Clique Percolation Method (CPM) is an algorithm for finding overlapping communities within networks, introduced by Palla et al. (2005, see references). This implementation in Python, firstly detects communities of size k, then creates a clique graph. Each community will be represented by each connected component in the clique graph.
The algorithm performs the following steps:
1- first find all cliques of size k in the graph
2- then create graph where nodes are cliques of size k
3- add edges if two nodes (cliques) share k-1 common nodes
4- each connected component is a community
- clique_percolation_method(graph, k = 3): Implementation of the Clique Percolation Method
It requires igraph library:
pip install python-igraph
In this version, the main script contains some test functionalities that help on how to get going with this algorithm.
import CliquePercolationMethod as cpm
cpm.text()
# or
cpm.test_karate()
- graph : igraph object The igraph object containing the graph.
- k : int, optional Size of the clique. The default is 3.
- workers : int, optional Number of threads to allocate for running this algorithm. The default is 1.

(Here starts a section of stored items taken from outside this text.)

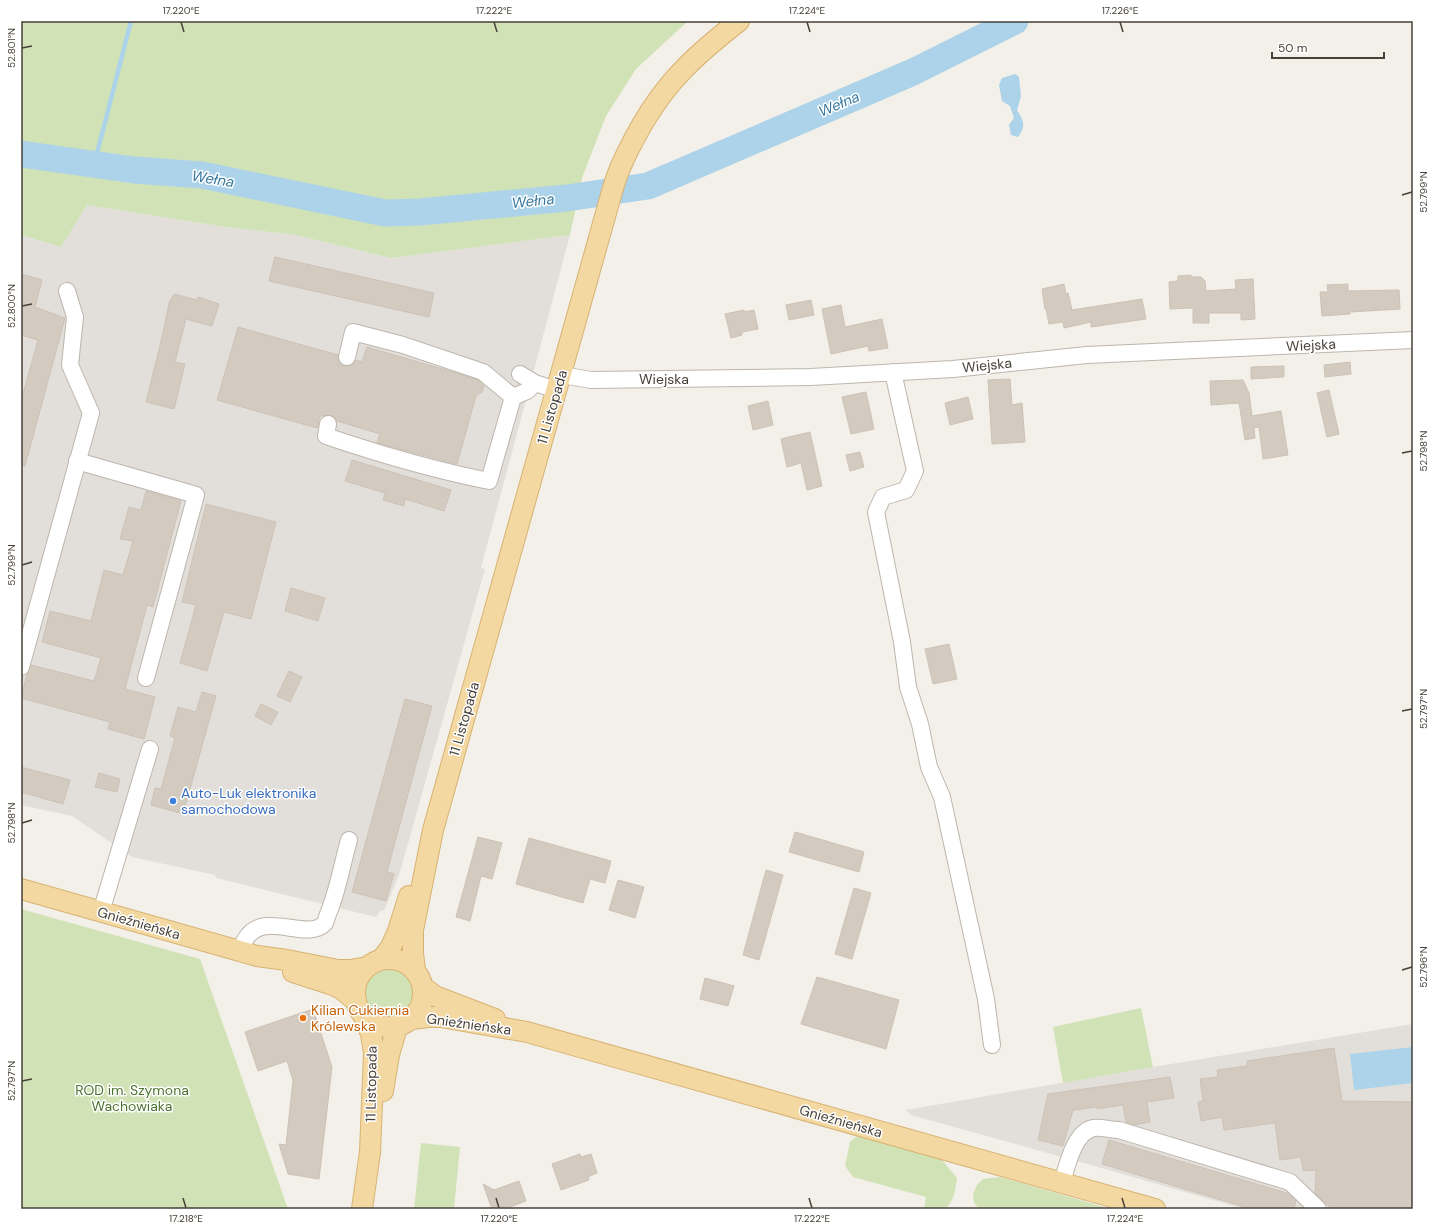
<svg xmlns="http://www.w3.org/2000/svg" width="1434" height="1230" font-family="'DM Sans',sans-serif">
  <rect width="100%" height="100%" fill="#f3efe9"/>
  <path fill="#e2dfdb" d="M87,205L225,227L296,235L391,258L570,235L481,568L485,569L406,851L399,875L384,911L381,910L376,917L216,878L215,875L132,857L72,816L21,805V235L61,247Z
    M1413,1024V1209H1244L1098,1167L911,1115L906,1110L1153,1067Z"/>
  <path fill="#d1e3b6" d="M21,21H688L636,69L606,116L582,178L570,235L391,258L296,235L225,227L87,205L61,247L21,235Z
    M21,909L200,959L288,1209H21Z
    M364 994a25 25 0 1 1 50 0a25 25 0 1 1-50 0Z
    M1141,1008L1153,1067L1063,1083L1053,1027Z
    M858,1135L942,1160L957,1178C956,1186 954,1206 943,1209C938,1210 930,1209 924,1209L926,1197L853,1177L845,1166L850,1142Z
    M421,1143L460,1147L454,1209H414Z
    M1000,1177L1111,1209H980L974,1203L973,1194L977,1185L983,1179Z"/>
  <path fill="#acd3e9" d="M1015,74L1019,77L1021,96L1017,110C1024,121 1026,126 1018,137L1011,135L1009,125L1014,118L1010,106L1002,101L999,85L1002,78Z
    M1413,1047V1083L1354,1090L1350,1054Z"/>
  <g fill="none" stroke-linecap="round" stroke-linejoin="round">
    <path stroke="#acd3e9" stroke-width="4.5" d="M94,165L131,21"/>
    <path stroke="#acd3e9" stroke-width="27" d="M21,154L134,170L202,175L385,213L420,212L567,198L648,186L913,72L1015,21"/>
  </g>
  <path fill="#d3cbc0" stroke="#cdc2b4" d="M275,257L434,293L429,317L269,281Z
    M21,274L42,280L35,307L65,318L25,466L21,465V401L38,340L21,335Z
    M1191,275V277H1201L1205,281L1206,291L1236,289L1235,280L1253,279L1255,319L1241,320V313H1209V323H1193V308L1170,309L1169,282L1178,281V276Z
    M1064,284L1066,294L1068,293L1072,310L1142,299L1146,319L1091,327V322L1064,328L1063,322L1049,324L1046,309H1045L1042,289Z
    M1348,284V291L1399,290L1400,309L1350,312V314L1322,316L1320,292H1328L1327,285Z
    M174,294L197,300L198,297L219,304L212,326L186,319L175,362L185,364L174,409L146,402L163,333L169,303Z
    M811,300L814,315L789,320L786,305Z
    M841,305L845,327L882,319L888,348L869,351L868,346L831,354L822,309Z
    M744,310L745,312L754,310L758,329L742,332V335L731,338L725,314Z
    M238,327L338,355V360L340,364L345,366H350L356,360L362,362L367,347L449,371L478,380L484,386L482,392L476,396L457,464L377,443L380,434L337,421L334,417L330,415L320,416L317,428L217,400Z
    M1350,362L1351,374L1325,377L1324,365Z
    M1284,366V377L1251,379V367Z
    M1010,379L1012,405L1022,403L1025,442L992,444L988,380Z
    M1243,380L1249,393L1252,416L1281,411L1288,455L1263,459L1259,427L1254,428L1255,438L1245,440L1239,403L1211,405L1210,381Z
    M1329,390L1339,434L1327,437L1317,393Z
    M866,392L874,429L851,434L842,397Z
    M968,397L973,419L950,425L945,403Z
    M768,401L773,425L753,430L748,406Z
    M810,432L822,486L807,490L801,463L787,467L781,439Z
    M860,452L864,467L850,471L846,455Z
    M352,460L451,490L444,511L405,499L404,506L383,500L385,493L345,481Z
    M146,491L181,501L153,607L147,605L125,689L155,697L144,739L108,729L110,722L21,698L27,674L31,665L94,681L101,658L42,642L50,611L91,621L104,570L123,575L133,541L120,539L129,507L141,510Z
    M206,504L276,522L251,619L224,612L207,671L180,663L196,605L182,602Z
    M291,588L325,598L318,621L285,611Z
    M949,644L957,679L933,684L925,649Z
    M289,671L302,677L290,702L277,696Z
    M202,692L216,696L183,814L151,805L155,788L161,789L175,738L170,736L178,707L196,712Z
    M405,699L432,706L387,872L394,874L386,901L352,892Z
    M261,704L278,712L271,725L255,716Z
    M21,767L70,780L63,804L21,792Z
    M99,773L120,779L117,792L95,787Z
    M795,832L864,852L859,872L789,852Z
    M478,837L502,843L492,879L481,876L470,921L456,917Z
    M529,838L611,861L605,883L590,879L583,903L516,884Z
    M766,870L783,875L759,960L743,955Z
    M618,880L644,887L635,918L609,910Z
    M854,888L871,893L852,959L835,954Z
    M817,977L899,1000L886,1049L801,1024Z
    M705,978L734,986L728,1006L700,999Z
    M313,1009L332,1067L319,1179L288,1174L279,1144L286,1145L293,1080L287,1061L258,1071L245,1032Z
    M1334,1048L1342,1101L1413,1102V1209H1332L1315,1193L1316,1170L1303,1171L1301,1157L1280,1160L1275,1123L1224,1130L1222,1117L1201,1121L1198,1102L1203,1101L1200,1079L1218,1077L1217,1070L1247,1066V1061Z
    M1170,1077L1174,1098L1147,1102L1150,1122L1134,1125L1126,1122L1123,1105L1097,1109V1107L1073,1110L1063,1146L1038,1140L1048,1094Z
    M1109,1140L1287,1193L1296,1201L1294,1209H1251L1102,1164Z
    M580,1154L581,1157L591,1154L597,1173L588,1177L589,1180L561,1190L552,1164Z
    M519,1181L526,1201L505,1209H492L483,1184L494,1190Z"/>
  <g fill="none" stroke-linecap="round" stroke-linejoin="round">
    <defs>
      <path id="minor" d="M893,372L915,471L906,490L883,497L876,512L902,642L908,687L920,724L929,767L942,797L986,999L992,1045
        M520,374L535,383
        M562,375L591,380L811,377L953,369L1087,355L1413,340
        M513,397L527,391L535,383L556,390
        M328,424L326,436C379,454 434,470 489,481L513,397L483,372L403,345L353,332L347,357
        M77,461L196,495L146,678
        M21,667L91,413L70,365L75,317L67,291
        M101,912L150,749
        M240,951C242,947 243,943 245,940C263,908 307,943 325,923C326,921 327,916 328,914C338,891 342,864 349,840
        M1062,1182C1067,1167 1074,1131 1094,1128C1101,1127 1111,1130 1119,1130L1290,1182L1318,1209"/>
      <path id="major" d="M21,889L257,956L287,960L338,970H350L367,967
        M355 993a34 34 0 1 1 68 0a34 34 0 1 1-68 0Z
        M381,960L391,947L398,931L409,896
        M415,970L413,953V930L433,830L604,220C609,203 613,185 620,168C636,132 656,97 684,69C701,51 720,36 739,21
        M293,972L333,985L343,990L356,1001
        M423,987L435,996L495,1019
        M412,1019L428,1017H441L527,1032L1155,1209
        M383,1091L389,1055L397,1027
        M362,1209L370,1152L374,1053L371,1034L364,1017"/>
    </defs>
    <use href="#minor" stroke="#bdb6ad" stroke-width="18"/>
    <use href="#major" stroke="#d7b373" stroke-width="22"/>
    <use href="#minor" stroke="#fff" stroke-width="16"/>
    <use href="#major" stroke="#f4d8a1" stroke-width="20"/>
  </g>
  <path fill="none" stroke="#464038" stroke-width="1.5" d="M181,22L184,32M494,22L497,32M807,22L810,32M1120,22L1123,32M22,48L32,46M1402,195L1412,192M22,306L32,304M1402,453L1412,451M22,565L32,562M1402,711L1412,709M22,823L32,820M1402,970L1412,967M22,1081L32,1079M183,1198L186,1208M496,1198L499,1208M809,1198L812,1208M1122,1198L1125,1208"/>
  <circle fill="#3f7fe0" stroke="#fff" stroke-width="1.5" cx="173" cy="801" r="4"/>
  <circle fill="#e8710a" stroke="#fff" stroke-width="1.5" cx="303" cy="1018" r="4"/>
  <g text-anchor="middle" dominant-baseline="central" stroke-width="3" stroke-linejoin="round" paint-order="stroke">
    <g font-size="14" fill="#464038" stroke="#fff">
      <text transform="translate(1311 345) rotate(-3)">Wiejska</text>
      <text transform="translate(987 365) rotate(-6)">Wiejska</text>
      <text x="664" y="379">Wiejska</text>
      <text transform="translate(552 407) rotate(-74)">11 Listopada</text>
      <text transform="translate(464 719) rotate(-74)">11 Listopada</text>
      <text transform="translate(139 923) rotate(16)">Gnieźnieńska</text>
      <text transform="translate(469 1024) rotate(8)">Gnieźnieńska</text>
      <text transform="translate(371 1084) rotate(-89)">11 Listopada</text>
      <text transform="translate(841 1121) rotate(16)">Gnieźnieńska</text>
    </g>
    <g font-size="14" fill="#366cbe" stroke="#fff" text-anchor="start">
      <text x="181" y="793">Auto-Luk elektronika<tspan x="181" dy="16">samochodowa</tspan></text>
    </g>
    <g font-size="14" fill="#c56008" stroke="#fff" text-anchor="start">
      <text x="311" y="1010">Kilian Cukiernia<tspan x="311" dy="16">Królewska</tspan></text>
    </g>
    <g font-size="14" fill="#4d7231" stroke="#fff">
      <text x="132" y="1090">ROD im. Szymona<tspan x="132" dy="16">Wachowiaka</tspan></text>
    </g>
    <g font-size="15" font-style="italic" fill="#3a7aa0" stroke="#fff">
      <text transform="translate(839 104) rotate(-23)">Wełna</text>
      <text transform="translate(213 179) rotate(9)">Wełna</text>
      <text transform="translate(533 201) rotate(-6)">Wełna</text>
    </g>
  </g>
  <rect width="1434" height="1230" fill="none" stroke="#ffffff" stroke-width="44"/>
  <path d="M1272 52v6h112v-6" fill="none" stroke="#464038" stroke-width="2"/>
  <text x="1278" y="52" font-size="12" fill="#464038" stroke="#ffffff" stroke-width="3" paint-order="stroke">50 m</text>
  <rect x="22" y="22" width="1390" height="1186" fill="none" stroke="#464038" stroke-width="1.5"/>
  <g font-size="10" text-anchor="middle" fill="#464038">
    <text x="181" y="14">17.220°E</text>
    <text x="494" y="14">17.222°E</text>
    <text x="807" y="14">17.224°E</text>
    <text x="1120" y="14">17.226°E</text>
    <text transform="translate(11 48) rotate(-90)" y="4">52.801°N</text>
    <text transform="translate(1423 192) rotate(-90)" y="4">52.799°N</text>
    <text transform="translate(11 306) rotate(-90)" y="4">52.800°N</text>
    <text transform="translate(1423 451) rotate(-90)" y="4">52.798°N</text>
    <text transform="translate(11 565) rotate(-90)" y="4">52.799°N</text>
    <text transform="translate(1423 709) rotate(-90)" y="4">52.797°N</text>
    <text transform="translate(11 823) rotate(-90)" y="4">52.798°N</text>
    <text transform="translate(1423 967) rotate(-90)" y="4">52.796°N</text>
    <text transform="translate(11 1081) rotate(-90)" y="4">52.797°N</text>
    <text x="186" y="1222">17.218°E</text>
    <text x="499" y="1222">17.220°E</text>
    <text x="812" y="1222">17.222°E</text>
    <text x="1125" y="1222">17.224°E</text>
  </g>
</svg>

- attribute : str, optional The attribute of the vertices to use for displaying nodes within the communities. For displaying purposes, if vertices have names, the latter can be quite handy to figure out which node belongs to a certain community. If no attribute is given, the algorithm will display their id. The default is None.
- verbose : bool, optional If set to True it shows status updates. The default is False.
Palla, Gergely, Imre Derényi, Illés Farkas, and Tamás Vicsek. "Uncovering the overlapping community structure of complex networks in nature and society." Nature 435, no. 7043 (2005): 814-818.